Originalmente, o termo referia-se a um betume natural, uma substância betuminosa escura encontrada em rochas, utilizada na medicina antiga para tratar feridas e fraturas. Ao traduzirem manuscritos árabes para o latim durante a Idade Média, estudiosos confundiram o betume com as resinas pretas utilizadas no processo de embalsamamento das múmias egípcias. A partir dessa falha de interpretação, o pó de múmia passou a ser receitado como um medicamento potente.
A febre do consumo pela aristocracia
Sem qualquer compreensão sobre patógenos ou o funcionamento real do organismo humano, a classe médica europeia da época atribuiu ao pó de múmia poderes quase místicos. Acreditava-se que, ao consumir restos de corpos preservados por milênios, o paciente absorveria a força vital e a conservação daquele indivíduo.

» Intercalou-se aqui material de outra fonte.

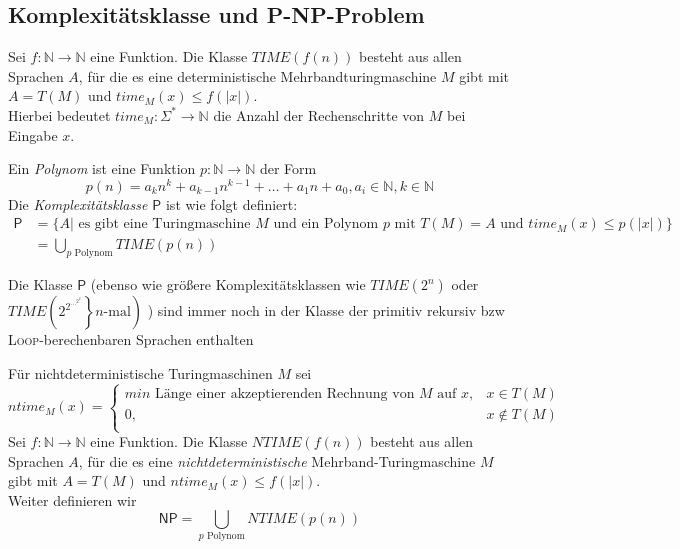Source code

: \documentclass{scrartcl}
\begin{document}
\subsection*{Komplexitätsklasse und P-NP-Problem}
\begin{shaded}
    Sei $f:\mathds{N}\to \mathds{N}$ eine Funktion. Die Klasse $TIME(f(n))$ besteht aus allen Sprachen $A$, für die es eine deterministische Mehrbandturingmaschine $M$ gibt mit $A=T(M)$ und $time_M(x)\leq f(|x|)$.\\
    Hierbei bedeutet $time_M:\Sigma^*\to \mathds{N}$ die Anzahl der Rechenschritte von $M$ bei Eingabe $x$.
\end{shaded}

\begin{shaded}
    Ein \emph{Polynom} ist eine Funktion $p:\mathds{N}\to \mathds{N} $ der Form \[ p(n)=a_kn^k+a_{k-1}n^{k-1}+\dots+a_1n+a_0, a_i\in \mathds{N}, k\in \mathds{N} \]
    Die \emph{Komplexitätsklasse $\mathsf{P}$} ist wie folgt definiert:
    \begin{align*}
        \mathsf{P} &= \{A | \textrm{ es gibt eine Turingmaschine } M \textrm{ und ein Polynom } p \textrm{ mit } T(M)=A \textrm{ und } time_M(x)\leq p(|x|) \} \\
        &= \underset{p \textrm{ Polynom}}{\bigcup} TIME(p(n))
    \end{align*}
\end{shaded}

\begin{shaded}
    Die Klasse $\mathsf{P}$ (ebenso wie größere Komplexitätsklassen wie $TIME(2^n)$ oder $TIME\left(\left.2^{2^{\dots^{2^2}}}\right\}n\textrm{-mal}\right) $ ) sind immer noch in der Klasse der primitiv rekursiv bzw \textsc{Loop}-berechenbaren Sprachen enthalten
\end{shaded}

\begin{shaded}
    Für nichtdeterministische Turingmaschinen $M$ sei
    \[ ntime_M(x)=
    \begin{cases}
        min \textrm{ Länge einer akzeptierenden Rechnung von } M \textrm{ auf } x, & x\in T(M) \\
        0, & x\not\in T(M) \\
    \end{cases}
     \]
     Sei $f:\mathds{N}\to \mathds{N}$ eine Funktion. Die Klasse $NTIME(f(n))$ besteht aus allen Sprachen $A$, für die es eine \emph{nichtdeterministische} Mehrband-Turingmaschine $M$ gibt mit $A=T(M)$ und $ntime_M(x)\leq f(|x|)$. \\
     Weiter definieren wir
     \[ \mathsf{NP} = \underset{p \textrm{ Polynom}}{\bigcup} NTIME(p(n)) \]
\end{shaded}
\end{document}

O produto tornou-se um item de luxo, vendido em boticas e farmácias para a elite. A demanda era tão alta que o pó de múmia passou a ser integrado a diversas preparações medicinais. A crença na eficácia do remédio era tão profunda que ele foi utilizado por gerações, transformando o comércio de antiguidades egípcias em um negócio extremamente lucrativo e predatório.
O mercado negro e a ganância por corpos
A alta procura pelo “remédio” superou rapidamente a oferta de múmias autênticas encontradas em tumbas. Para suprir o mercado europeu, comerciantes começaram a importar quantidades massivas de corpos, muitas vezes saqueando sítios arqueológicos sem qualquer critério científico ou respeito cultural.
Quando as múmias egípcias genuínas tornaram-se escassas, o mercado recorreu a práticas ilícitas. Relatos históricos indicam que vendedores passaram a utilizar corpos de criminosos executados ou pessoas recentemente falecidas, que eram submetidos a processos de secagem e tingimento para se assemelharem a múmias antigas. O objetivo era manter o fluxo de vendas de um produto que, na prática, não oferecia nenhum benefício terapêutico.
Indicações terapêuticas e o declínio da prática
O pó de múmia era receitado para uma vasta gama de condições, desde dores de cabeça crônicas até convulsões e hemorragias graves. A ausência de um método científico rigoroso permitia que médicos prescrevessem o composto para quase qualquer enfermidade, baseando-se apenas em tradições e relatos anedóticos de sucesso.
Apenas entre os séculos XVII e XVIII, com o avanço do pensamento científico e a maior compreensão sobre a anatomia humana, a prática começou a ser questionada. Pesquisas mais criteriosas demonstraram a ineficácia do consumo de restos humanos, levando ao abandono gradual desse hábito. O episódio permanece como um estudo de caso sobre como a desinformação e o erro linguístico podem moldar comportamentos sociais e médicos por séculos.